For software engineers, this means a crucial pivot is necessary. To remain relevant, they must elevate their skills to align with the evolving landscape, positioning themselves within the sqrt(n) category rather than being left in the diminishing n-sqrt(n) segment. Similarly, businesses must adapt by focusing on nurturing and leveraging the new skill set required for LLM consumers. This adaptation is not just a strategy for survival but a proactive embrace of a future where software development and deployment are increasingly powered by advanced AI models.

Essential Terminology Shaping Human-Free Software Engineering

As we enter an era devoid of human intervention, where AI remodels the landscape of software engineering, grasping the emerging vocabulary is crucial. Let's unravel key terms that are driving this evolution.

LLM-Based Software Engineering (LLMSE): This term refers to the integration of Large Language Models (LLMs) into software engineering. It encompasses any application where the products or processes leverage LLMs to enhance development and operational efficiency.

LLM Application: Defined as any task or activity that benefits from LLM insights. This broad definition captures the essence of LLM's versatility across various domains, offering improvements through its advanced computational capabilities.

LLM Consumer: Any individual, system, or process that utilizes LLM outputs. This definition acknowledges the wide array of LLM beneficiaries, from developers and businesses to automated systems, all relying on LLM-generated intelligence.
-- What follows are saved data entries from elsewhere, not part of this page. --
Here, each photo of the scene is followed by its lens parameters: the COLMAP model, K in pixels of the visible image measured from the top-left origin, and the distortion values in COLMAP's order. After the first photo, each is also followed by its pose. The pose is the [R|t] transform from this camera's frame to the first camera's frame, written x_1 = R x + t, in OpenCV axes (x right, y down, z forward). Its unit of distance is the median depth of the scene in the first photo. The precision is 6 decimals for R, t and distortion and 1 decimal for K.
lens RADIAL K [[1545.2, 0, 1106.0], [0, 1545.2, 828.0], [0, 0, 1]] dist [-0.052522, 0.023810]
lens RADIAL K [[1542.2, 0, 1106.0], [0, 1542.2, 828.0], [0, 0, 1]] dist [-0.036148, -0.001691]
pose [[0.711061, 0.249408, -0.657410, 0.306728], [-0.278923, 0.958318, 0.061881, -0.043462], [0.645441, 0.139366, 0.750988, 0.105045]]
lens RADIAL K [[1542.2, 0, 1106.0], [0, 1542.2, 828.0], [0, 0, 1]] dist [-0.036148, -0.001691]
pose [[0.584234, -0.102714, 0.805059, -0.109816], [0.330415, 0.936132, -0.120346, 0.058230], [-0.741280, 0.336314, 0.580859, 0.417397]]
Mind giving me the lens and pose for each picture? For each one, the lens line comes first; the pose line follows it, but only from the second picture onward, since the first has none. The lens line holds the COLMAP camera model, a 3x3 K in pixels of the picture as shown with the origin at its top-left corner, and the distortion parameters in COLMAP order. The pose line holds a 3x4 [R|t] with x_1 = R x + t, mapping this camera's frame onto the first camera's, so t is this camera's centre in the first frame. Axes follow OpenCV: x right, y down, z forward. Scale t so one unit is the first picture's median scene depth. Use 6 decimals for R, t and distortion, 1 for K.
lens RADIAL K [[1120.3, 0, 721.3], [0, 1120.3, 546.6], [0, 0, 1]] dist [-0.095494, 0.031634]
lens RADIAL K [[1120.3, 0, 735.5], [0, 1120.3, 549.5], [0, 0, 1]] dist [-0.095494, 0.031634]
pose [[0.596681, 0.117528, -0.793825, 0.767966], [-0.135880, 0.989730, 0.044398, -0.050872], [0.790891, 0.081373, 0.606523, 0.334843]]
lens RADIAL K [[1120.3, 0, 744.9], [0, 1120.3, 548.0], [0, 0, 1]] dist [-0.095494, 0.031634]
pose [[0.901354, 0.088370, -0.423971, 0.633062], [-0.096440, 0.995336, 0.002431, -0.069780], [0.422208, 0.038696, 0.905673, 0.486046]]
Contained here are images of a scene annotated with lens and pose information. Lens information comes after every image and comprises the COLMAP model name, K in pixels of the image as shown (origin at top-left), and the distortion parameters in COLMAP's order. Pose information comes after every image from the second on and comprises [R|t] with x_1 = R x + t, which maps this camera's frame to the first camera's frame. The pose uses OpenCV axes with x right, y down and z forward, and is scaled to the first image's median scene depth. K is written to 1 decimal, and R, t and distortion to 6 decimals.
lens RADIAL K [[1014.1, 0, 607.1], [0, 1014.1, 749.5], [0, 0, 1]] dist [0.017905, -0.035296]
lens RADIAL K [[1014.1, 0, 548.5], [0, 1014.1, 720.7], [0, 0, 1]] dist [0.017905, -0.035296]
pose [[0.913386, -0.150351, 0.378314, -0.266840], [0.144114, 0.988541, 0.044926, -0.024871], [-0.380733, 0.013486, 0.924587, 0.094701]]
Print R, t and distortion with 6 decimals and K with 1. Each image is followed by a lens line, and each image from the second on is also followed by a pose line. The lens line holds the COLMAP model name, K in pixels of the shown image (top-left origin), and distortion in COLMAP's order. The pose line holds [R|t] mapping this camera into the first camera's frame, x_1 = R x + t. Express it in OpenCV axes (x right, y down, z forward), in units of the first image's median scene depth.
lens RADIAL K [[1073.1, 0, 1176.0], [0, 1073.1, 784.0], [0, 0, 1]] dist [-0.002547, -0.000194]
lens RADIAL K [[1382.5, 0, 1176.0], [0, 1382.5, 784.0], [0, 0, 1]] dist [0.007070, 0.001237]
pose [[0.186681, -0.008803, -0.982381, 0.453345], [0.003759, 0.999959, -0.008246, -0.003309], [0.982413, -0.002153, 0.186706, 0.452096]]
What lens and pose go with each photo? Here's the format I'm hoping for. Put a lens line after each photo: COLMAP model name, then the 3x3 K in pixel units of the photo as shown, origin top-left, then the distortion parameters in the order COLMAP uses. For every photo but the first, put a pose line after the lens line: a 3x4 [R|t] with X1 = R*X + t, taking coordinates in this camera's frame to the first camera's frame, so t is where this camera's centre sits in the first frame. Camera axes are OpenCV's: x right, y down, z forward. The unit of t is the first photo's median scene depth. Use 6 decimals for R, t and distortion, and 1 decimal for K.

Real Time: A concept that hinges on latency and its impact on performance. An application operates in real time if further reducing the wait for an LLM response doesn't enhance the application's effectiveness. It's a measure of efficiency where speed aligns perfectly with the task's requirements.

Assured LLMSE: This innovative approach guarantees the reliability of LLM outputs. Every response from an LLM, possibly after undergoing post-processing, comes with a verifiable assertion of its usefulness. Assured LLMSE sets a standard for trust and quality in the application of LLMs in software engineering.

Conclusion

The Assured LLMSE paper stirs mixed emotions, highlighting an era where software developers' roles transform dramatically. On one hand, it signals a potential end for traditional programming jobs. On the other, it introduces a much-needed framework, setting a standard for leading technologies like RoostGPT to follow. This dual perspective underscores both the challenge and opportunity presented by the evolving landscape of software engineering.